WHAT YOU HAVE TO DO: Copy the lines of the items word for word, from the line with "table_cell 30) [118, 551, 157, 599]" through the line with "table_cell g. slow/extended", including both of those lines.

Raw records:
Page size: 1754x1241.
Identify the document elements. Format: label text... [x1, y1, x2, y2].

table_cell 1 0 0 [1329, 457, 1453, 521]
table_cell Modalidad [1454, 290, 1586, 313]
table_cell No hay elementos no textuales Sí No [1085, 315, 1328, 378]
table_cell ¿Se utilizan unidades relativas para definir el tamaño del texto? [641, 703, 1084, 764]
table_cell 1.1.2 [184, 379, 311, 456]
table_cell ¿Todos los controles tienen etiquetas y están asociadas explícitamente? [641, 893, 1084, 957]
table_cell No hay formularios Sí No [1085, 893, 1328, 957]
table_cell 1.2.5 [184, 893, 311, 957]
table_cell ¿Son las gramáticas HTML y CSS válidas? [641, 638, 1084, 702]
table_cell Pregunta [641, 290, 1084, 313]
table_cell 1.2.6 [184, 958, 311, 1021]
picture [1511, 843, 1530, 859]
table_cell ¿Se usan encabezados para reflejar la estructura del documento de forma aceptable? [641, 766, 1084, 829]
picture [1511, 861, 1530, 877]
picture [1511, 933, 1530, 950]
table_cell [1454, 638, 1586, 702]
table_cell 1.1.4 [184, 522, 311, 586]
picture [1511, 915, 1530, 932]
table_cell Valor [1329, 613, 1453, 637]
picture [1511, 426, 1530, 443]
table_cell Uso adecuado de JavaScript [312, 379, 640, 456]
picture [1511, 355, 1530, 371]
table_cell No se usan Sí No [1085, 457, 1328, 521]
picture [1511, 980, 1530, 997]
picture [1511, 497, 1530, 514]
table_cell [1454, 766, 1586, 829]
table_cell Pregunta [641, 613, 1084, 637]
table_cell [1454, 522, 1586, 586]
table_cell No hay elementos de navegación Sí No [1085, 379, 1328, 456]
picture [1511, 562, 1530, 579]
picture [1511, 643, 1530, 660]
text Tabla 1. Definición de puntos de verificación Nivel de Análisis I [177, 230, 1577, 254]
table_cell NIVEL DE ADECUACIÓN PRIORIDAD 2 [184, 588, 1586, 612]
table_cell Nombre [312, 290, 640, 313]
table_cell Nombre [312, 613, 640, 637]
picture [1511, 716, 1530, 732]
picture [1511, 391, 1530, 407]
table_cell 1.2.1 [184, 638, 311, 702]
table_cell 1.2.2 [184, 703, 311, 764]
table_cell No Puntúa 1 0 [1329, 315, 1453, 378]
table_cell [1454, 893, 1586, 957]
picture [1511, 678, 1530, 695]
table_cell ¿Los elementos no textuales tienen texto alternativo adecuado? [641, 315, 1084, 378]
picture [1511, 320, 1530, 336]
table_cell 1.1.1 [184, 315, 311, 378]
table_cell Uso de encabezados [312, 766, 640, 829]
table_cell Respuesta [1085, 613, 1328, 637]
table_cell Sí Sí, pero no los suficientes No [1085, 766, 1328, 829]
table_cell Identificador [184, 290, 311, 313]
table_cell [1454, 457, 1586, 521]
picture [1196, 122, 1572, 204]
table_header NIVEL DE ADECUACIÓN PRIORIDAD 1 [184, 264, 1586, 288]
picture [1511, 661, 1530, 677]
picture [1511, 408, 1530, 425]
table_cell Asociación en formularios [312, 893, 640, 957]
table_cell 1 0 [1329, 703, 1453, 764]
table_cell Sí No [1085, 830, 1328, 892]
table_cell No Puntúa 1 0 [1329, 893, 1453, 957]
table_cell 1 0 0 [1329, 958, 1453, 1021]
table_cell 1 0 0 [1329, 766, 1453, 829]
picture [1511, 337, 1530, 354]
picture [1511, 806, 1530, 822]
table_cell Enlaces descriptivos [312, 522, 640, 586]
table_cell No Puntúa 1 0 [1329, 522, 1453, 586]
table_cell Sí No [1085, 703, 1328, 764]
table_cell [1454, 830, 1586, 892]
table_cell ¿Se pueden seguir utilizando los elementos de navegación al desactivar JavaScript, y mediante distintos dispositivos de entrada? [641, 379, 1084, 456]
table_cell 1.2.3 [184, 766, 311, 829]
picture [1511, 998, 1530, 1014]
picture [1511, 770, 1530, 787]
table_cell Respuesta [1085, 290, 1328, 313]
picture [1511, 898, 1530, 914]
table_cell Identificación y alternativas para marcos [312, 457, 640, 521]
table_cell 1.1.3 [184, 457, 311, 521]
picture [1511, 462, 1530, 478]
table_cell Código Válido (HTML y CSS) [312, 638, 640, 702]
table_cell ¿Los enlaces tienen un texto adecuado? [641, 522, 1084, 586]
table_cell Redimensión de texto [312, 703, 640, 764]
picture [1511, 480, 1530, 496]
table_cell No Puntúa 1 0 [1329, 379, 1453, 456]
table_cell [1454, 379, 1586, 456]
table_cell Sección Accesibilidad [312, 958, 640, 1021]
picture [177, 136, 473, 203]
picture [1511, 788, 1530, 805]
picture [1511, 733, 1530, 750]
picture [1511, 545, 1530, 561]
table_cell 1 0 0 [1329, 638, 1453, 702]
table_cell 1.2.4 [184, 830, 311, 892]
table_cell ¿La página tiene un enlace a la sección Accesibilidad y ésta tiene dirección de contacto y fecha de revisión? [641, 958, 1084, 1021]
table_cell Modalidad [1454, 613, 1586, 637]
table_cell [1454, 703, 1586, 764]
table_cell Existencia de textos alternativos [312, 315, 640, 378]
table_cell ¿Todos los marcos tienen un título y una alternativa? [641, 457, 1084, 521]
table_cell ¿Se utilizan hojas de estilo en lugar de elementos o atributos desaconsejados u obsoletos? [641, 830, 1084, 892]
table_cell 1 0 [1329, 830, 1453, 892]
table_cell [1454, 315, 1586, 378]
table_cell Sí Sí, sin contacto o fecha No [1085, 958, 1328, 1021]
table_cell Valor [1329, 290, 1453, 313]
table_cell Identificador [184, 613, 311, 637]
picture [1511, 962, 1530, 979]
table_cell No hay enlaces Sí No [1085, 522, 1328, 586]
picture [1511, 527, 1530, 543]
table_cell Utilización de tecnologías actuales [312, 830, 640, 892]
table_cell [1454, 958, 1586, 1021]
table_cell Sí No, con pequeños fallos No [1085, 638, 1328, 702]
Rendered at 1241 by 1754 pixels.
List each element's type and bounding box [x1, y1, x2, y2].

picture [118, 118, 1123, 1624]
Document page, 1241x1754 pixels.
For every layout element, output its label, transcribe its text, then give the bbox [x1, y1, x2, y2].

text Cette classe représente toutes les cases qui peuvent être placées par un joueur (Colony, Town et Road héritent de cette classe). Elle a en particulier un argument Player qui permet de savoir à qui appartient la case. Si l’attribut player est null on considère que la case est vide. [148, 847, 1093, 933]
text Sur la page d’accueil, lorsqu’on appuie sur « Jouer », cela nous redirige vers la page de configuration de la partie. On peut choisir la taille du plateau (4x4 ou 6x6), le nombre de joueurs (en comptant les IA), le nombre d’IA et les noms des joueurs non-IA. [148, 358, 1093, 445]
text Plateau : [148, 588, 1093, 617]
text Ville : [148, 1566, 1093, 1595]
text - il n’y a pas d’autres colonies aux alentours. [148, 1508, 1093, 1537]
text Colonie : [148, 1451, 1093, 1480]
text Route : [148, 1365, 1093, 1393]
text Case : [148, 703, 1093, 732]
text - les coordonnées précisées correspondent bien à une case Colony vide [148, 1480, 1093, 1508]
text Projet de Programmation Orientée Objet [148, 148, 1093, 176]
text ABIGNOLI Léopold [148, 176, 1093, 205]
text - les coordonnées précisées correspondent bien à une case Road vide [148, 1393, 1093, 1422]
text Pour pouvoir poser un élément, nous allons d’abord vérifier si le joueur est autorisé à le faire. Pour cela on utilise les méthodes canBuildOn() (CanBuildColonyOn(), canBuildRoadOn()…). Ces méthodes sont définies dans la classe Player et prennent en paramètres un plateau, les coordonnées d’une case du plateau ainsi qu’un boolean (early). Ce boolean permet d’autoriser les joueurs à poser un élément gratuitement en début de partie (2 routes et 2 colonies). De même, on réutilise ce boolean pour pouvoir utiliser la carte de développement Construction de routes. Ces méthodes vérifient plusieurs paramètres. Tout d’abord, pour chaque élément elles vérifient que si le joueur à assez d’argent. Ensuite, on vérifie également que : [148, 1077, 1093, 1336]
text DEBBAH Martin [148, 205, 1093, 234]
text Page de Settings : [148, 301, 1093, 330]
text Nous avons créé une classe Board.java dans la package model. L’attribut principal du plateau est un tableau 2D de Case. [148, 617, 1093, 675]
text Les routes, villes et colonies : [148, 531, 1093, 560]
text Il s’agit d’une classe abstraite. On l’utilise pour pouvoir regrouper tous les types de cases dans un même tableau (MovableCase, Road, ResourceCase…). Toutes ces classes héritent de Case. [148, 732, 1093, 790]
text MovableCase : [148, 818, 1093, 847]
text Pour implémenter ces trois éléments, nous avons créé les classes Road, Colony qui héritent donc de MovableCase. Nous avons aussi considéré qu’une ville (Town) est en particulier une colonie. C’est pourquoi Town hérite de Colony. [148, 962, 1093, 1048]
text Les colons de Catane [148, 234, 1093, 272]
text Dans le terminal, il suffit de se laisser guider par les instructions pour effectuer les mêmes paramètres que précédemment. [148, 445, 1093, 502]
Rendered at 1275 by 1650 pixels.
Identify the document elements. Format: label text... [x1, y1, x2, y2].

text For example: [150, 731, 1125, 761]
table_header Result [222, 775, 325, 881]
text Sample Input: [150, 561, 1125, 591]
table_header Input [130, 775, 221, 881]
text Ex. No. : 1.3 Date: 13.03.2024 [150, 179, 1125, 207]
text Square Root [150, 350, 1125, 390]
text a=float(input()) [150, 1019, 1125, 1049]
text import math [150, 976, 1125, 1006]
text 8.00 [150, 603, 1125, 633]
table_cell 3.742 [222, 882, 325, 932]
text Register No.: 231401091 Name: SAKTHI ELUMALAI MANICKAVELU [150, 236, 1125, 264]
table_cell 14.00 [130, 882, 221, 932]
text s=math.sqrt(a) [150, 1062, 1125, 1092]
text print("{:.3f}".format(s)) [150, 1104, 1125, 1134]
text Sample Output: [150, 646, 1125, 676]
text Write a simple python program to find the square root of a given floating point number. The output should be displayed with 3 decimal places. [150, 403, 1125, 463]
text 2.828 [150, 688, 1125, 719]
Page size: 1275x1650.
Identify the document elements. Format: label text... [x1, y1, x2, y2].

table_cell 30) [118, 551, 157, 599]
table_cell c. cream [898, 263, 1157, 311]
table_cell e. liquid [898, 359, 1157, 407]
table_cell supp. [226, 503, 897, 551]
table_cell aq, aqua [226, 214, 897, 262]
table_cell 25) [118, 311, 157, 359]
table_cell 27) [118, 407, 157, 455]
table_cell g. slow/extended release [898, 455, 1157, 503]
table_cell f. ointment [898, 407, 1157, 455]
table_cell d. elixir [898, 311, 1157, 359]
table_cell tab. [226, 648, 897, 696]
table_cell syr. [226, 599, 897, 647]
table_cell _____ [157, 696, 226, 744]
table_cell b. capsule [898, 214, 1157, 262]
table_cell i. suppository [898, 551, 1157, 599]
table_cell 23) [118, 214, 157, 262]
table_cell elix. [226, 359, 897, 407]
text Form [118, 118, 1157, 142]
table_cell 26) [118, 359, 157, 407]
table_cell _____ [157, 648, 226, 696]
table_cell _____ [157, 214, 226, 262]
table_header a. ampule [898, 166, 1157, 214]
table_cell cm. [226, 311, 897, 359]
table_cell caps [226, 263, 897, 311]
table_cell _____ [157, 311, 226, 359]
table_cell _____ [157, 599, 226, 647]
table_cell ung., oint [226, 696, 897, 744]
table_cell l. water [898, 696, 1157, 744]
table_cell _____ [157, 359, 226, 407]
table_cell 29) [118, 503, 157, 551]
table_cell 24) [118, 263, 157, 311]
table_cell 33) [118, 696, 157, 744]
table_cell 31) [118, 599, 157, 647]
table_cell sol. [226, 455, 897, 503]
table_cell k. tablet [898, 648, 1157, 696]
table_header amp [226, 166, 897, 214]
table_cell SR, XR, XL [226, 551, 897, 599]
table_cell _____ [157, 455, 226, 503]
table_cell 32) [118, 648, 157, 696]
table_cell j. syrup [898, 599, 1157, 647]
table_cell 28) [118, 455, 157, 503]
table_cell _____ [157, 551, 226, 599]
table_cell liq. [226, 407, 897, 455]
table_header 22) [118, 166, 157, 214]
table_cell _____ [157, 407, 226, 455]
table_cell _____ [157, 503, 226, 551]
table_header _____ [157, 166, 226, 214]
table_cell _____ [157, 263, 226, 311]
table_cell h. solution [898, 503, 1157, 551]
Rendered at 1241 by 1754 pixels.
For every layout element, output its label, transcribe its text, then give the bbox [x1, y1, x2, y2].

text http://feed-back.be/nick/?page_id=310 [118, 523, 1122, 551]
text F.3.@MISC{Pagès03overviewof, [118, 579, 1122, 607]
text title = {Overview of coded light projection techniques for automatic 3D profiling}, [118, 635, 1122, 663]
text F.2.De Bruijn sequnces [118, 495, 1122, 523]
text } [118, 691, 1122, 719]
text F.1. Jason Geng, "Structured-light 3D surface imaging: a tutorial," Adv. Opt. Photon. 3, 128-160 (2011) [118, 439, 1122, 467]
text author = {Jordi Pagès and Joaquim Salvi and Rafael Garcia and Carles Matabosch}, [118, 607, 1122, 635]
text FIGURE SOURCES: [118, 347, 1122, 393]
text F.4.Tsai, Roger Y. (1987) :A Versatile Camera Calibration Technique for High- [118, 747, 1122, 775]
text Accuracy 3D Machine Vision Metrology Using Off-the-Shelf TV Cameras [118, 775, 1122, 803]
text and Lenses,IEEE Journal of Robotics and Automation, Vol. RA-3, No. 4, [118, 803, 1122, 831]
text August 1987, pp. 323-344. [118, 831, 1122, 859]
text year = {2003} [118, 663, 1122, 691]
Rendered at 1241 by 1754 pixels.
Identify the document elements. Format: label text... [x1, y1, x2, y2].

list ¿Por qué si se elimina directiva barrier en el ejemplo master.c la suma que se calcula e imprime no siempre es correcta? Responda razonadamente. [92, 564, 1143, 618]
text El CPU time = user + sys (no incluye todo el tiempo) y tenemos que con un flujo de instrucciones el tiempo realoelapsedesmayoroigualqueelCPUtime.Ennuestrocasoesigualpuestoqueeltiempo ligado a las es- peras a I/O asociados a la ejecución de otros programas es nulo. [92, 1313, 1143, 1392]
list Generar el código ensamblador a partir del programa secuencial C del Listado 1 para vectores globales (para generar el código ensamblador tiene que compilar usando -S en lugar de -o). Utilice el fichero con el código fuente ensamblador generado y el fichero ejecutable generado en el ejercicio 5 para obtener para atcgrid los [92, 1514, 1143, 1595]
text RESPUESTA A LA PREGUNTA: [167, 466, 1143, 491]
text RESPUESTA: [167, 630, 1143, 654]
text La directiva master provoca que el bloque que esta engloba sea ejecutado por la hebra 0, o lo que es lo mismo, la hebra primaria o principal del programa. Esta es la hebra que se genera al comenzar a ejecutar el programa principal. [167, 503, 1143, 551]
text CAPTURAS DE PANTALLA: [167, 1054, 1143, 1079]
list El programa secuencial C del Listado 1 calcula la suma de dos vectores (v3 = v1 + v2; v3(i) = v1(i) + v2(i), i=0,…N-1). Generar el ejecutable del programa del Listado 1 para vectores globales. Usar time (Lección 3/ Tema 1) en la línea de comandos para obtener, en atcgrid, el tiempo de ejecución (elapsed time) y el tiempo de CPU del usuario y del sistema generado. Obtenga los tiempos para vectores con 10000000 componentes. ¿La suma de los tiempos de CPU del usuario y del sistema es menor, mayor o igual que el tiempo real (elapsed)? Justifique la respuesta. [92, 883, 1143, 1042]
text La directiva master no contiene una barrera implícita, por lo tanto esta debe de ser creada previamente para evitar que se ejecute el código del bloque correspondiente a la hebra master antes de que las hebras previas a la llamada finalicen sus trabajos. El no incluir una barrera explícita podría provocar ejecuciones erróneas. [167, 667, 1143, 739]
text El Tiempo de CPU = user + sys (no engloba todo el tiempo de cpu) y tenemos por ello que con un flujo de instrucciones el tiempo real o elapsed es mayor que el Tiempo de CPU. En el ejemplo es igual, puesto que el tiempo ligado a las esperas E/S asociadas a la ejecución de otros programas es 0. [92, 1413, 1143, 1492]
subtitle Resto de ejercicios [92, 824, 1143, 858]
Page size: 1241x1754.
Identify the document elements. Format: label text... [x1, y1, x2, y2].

EXERCISE ANSWER:
table_cell 30) [118, 551, 157, 599]
table_cell c. cream [898, 263, 1157, 311]
table_cell e. liquid [898, 359, 1157, 407]
table_cell supp. [226, 503, 897, 551]
table_cell aq, aqua [226, 214, 897, 262]
table_cell 25) [118, 311, 157, 359]
table_cell 27) [118, 407, 157, 455]
table_cell g. slow/extended release [898, 455, 1157, 503]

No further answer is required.